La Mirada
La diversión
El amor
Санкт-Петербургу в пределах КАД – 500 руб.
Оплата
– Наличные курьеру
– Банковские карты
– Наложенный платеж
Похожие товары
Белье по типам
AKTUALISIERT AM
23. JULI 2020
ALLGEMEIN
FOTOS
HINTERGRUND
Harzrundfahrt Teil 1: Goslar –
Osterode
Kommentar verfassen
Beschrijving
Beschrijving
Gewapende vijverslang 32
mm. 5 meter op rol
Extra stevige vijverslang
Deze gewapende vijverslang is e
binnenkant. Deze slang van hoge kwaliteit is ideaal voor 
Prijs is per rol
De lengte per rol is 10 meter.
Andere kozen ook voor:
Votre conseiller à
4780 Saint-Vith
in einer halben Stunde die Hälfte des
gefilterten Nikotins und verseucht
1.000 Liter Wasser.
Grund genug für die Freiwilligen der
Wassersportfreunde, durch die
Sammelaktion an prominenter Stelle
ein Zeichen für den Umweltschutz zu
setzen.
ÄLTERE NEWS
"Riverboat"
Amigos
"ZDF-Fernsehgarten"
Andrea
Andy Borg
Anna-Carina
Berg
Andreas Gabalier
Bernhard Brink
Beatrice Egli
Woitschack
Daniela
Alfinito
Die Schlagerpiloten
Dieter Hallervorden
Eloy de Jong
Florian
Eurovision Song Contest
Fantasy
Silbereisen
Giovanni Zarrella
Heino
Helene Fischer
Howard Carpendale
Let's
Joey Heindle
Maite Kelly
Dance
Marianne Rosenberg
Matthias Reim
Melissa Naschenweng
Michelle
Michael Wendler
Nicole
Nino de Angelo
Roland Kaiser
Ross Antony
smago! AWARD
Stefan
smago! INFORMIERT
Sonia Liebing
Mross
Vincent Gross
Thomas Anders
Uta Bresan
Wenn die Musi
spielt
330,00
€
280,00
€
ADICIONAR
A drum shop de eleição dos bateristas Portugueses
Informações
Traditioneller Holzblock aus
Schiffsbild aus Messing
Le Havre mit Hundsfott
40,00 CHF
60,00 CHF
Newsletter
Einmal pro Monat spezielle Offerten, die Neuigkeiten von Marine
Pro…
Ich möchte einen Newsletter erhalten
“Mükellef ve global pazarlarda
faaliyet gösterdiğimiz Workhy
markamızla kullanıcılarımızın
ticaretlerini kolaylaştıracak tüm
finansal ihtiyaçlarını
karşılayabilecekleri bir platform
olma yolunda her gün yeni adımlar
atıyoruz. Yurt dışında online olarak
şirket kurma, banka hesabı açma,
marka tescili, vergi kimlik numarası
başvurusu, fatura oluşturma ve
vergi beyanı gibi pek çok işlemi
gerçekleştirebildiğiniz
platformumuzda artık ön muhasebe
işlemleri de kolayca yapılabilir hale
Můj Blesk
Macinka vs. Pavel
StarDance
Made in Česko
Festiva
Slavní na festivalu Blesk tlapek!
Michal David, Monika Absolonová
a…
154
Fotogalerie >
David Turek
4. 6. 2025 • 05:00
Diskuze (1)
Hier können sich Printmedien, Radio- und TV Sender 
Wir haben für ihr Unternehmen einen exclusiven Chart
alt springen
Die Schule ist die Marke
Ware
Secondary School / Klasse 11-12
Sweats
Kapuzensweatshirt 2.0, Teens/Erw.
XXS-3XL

-*-*-

### EXERCISE REQUIREMENTS
Using the listing above, show each line holding the string "Blesk".

### TASK RESPONSE
Můj Blesk
Slavní na festivalu Blesk tlapek!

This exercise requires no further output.